The point here is what can the team do to help encourage and support streamers to cover this content?
Here's me just spit balling an idea, but we have the EM calendar, and it helps. Obviously streamers are using it. But there is no community calendar for events that players could submit to. Put that on the homepage and give streamers an avenue to find other content to cover without them having to scour this forum, Stratics' forum, and the myriad of UO discords. That would be a community-minded policy which helps grow UO and addresses the streamer problem.
Because to be frank, bootleg shards are doing these things.
What could possible be more niche than our ~26 year old wizard MMO? And further, what has more in-built nostalgia than our ~26 year old MMO? You only need to look at any of the Ultima facebook groups to see how deep people still care about the game, even if they're not actively playing it.
I have the time and a real mic and camera that I bought for my wife to work from home with.
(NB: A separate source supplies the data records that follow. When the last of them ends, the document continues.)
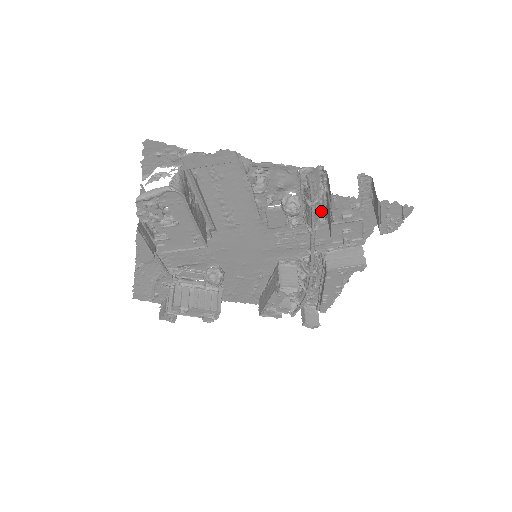
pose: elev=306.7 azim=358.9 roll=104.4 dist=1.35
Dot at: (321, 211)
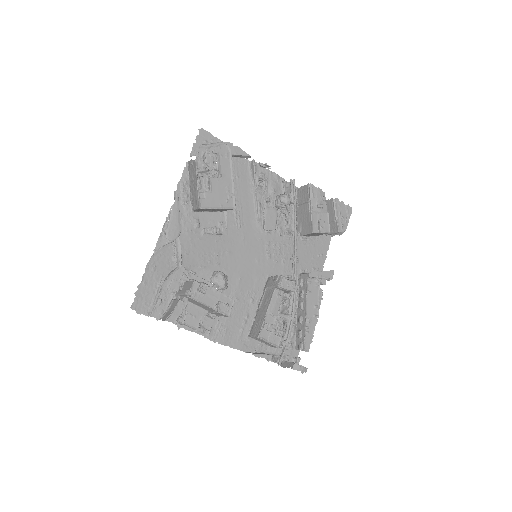
Dot at: occluded
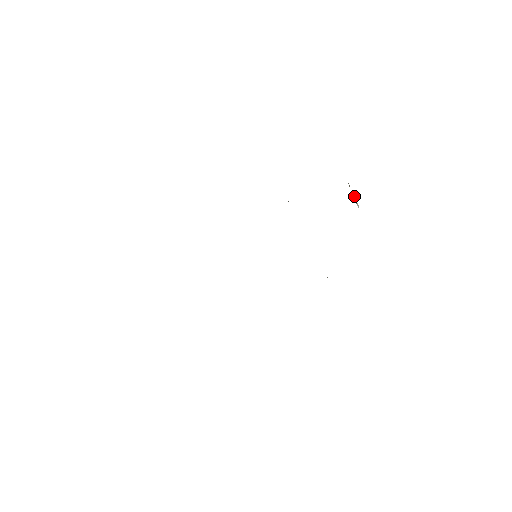
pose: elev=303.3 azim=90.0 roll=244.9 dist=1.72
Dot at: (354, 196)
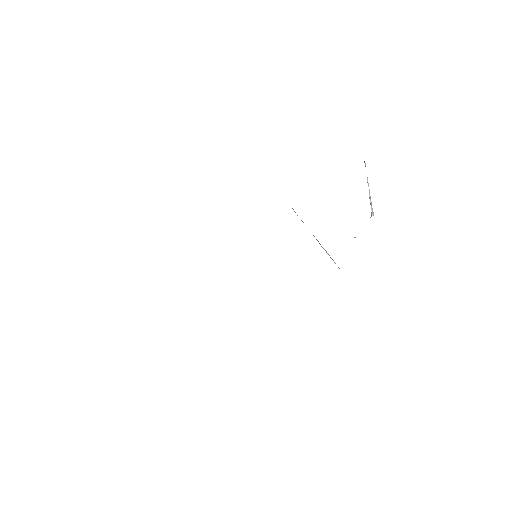
Dot at: occluded
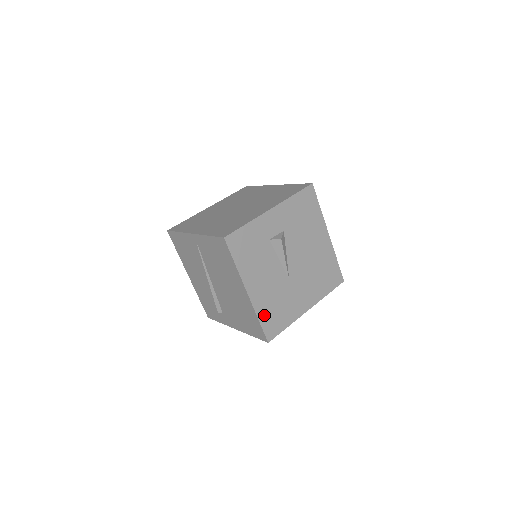
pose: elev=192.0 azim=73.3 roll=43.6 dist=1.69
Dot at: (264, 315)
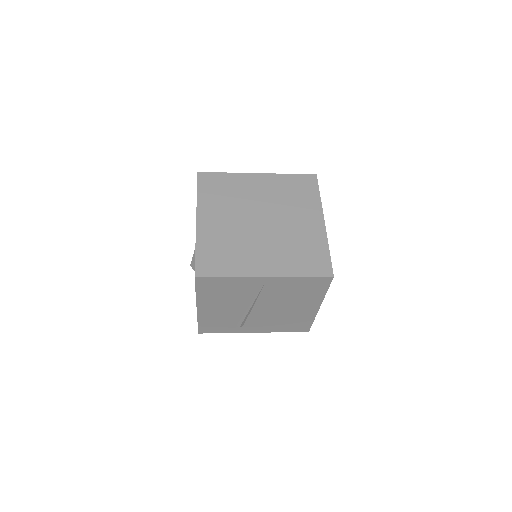
Dot at: occluded
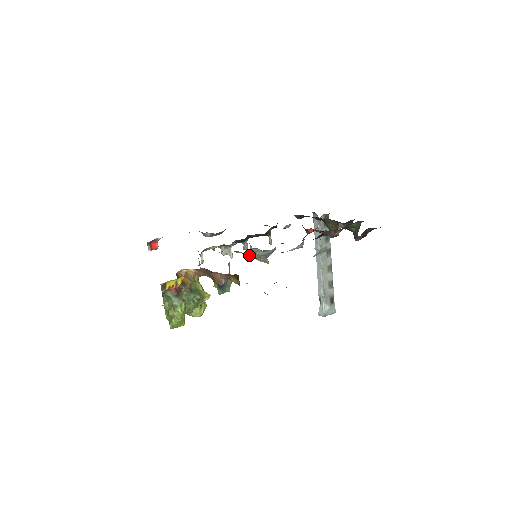
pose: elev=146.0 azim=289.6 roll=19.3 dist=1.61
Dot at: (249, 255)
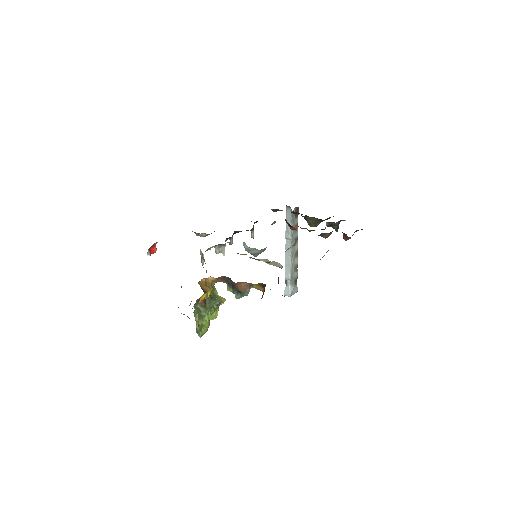
Dot at: occluded
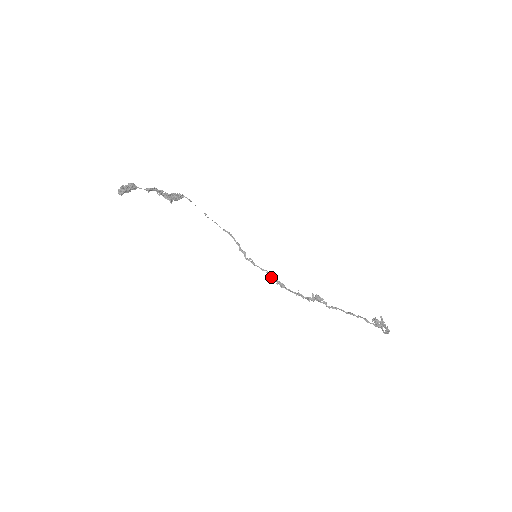
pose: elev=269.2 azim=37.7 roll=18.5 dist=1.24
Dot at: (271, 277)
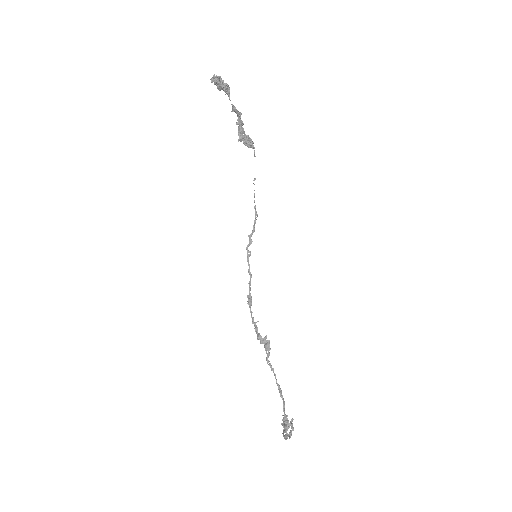
Dot at: (249, 285)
She never used them. I doubt I have the content and mannerisms needed. I would love to curse at the commenters!
1 - Most UO players have no idea what Twitch is or how to access it. I had a lot of viewers who made accounts there for the first time to come watch me and participate in the giveaways.
2 - The one thing I wanted more than anything was for the devs to acknowledge me or any of the other OSI streams and get us involved like the free shard devs do with their streamers. I wanted to know they see us trying and want to help us help the game.
3 - The community ONLY WANTS UO which makes it hard for streamer growth in general outside of UO. So if you build a community and try to introduce them to other games you enjoy as a streamer, they want nothing to do with it. That makes it hard on you as a streamer to push more content.
4 - Each shard has become set in its ways outside Atlantic. You come in and shake things up, bring attention to activities, or point out things that are not ok and you as a streamer are asking for trouble. The folks who play UO can take things so serious that sometimes you have to remind them this is just a game which a lot of people did not like me doing.
In the long run its a tough landscape for an OSI based streamer and not one that is best for growth if that is the overall goal of the streamer. I think anyone who is dedicated to only playing UO and has the time to stream OSI should do it though as it is a great adventure and the die hards to do love the OSI stuff.
I wouldn't mind. Some of my favorite phrases while streaming the FF4 randomizer: "Oh. ****" or "that's a massive pile of **** no" (both of those said when I run into a boss where they're particularly powerful.) Whenever I get the "wanna be famous" spambots, it's "I'd like to offer you the opportunity to GFY" right before I ban them.
UO content that you think wouldn't be very interesting absolutely can be. I watched Waffles buy up a ton of resources on Atlantic the other day to try and manipulate the market via vendor search. Just simple vendor searching, teleporting, buying, repricing. Content you wouldn't think was fun but like I mentioned in my initial post, he's got stated goals for his streams around making money and that drives a lot of the "plot" so to speak.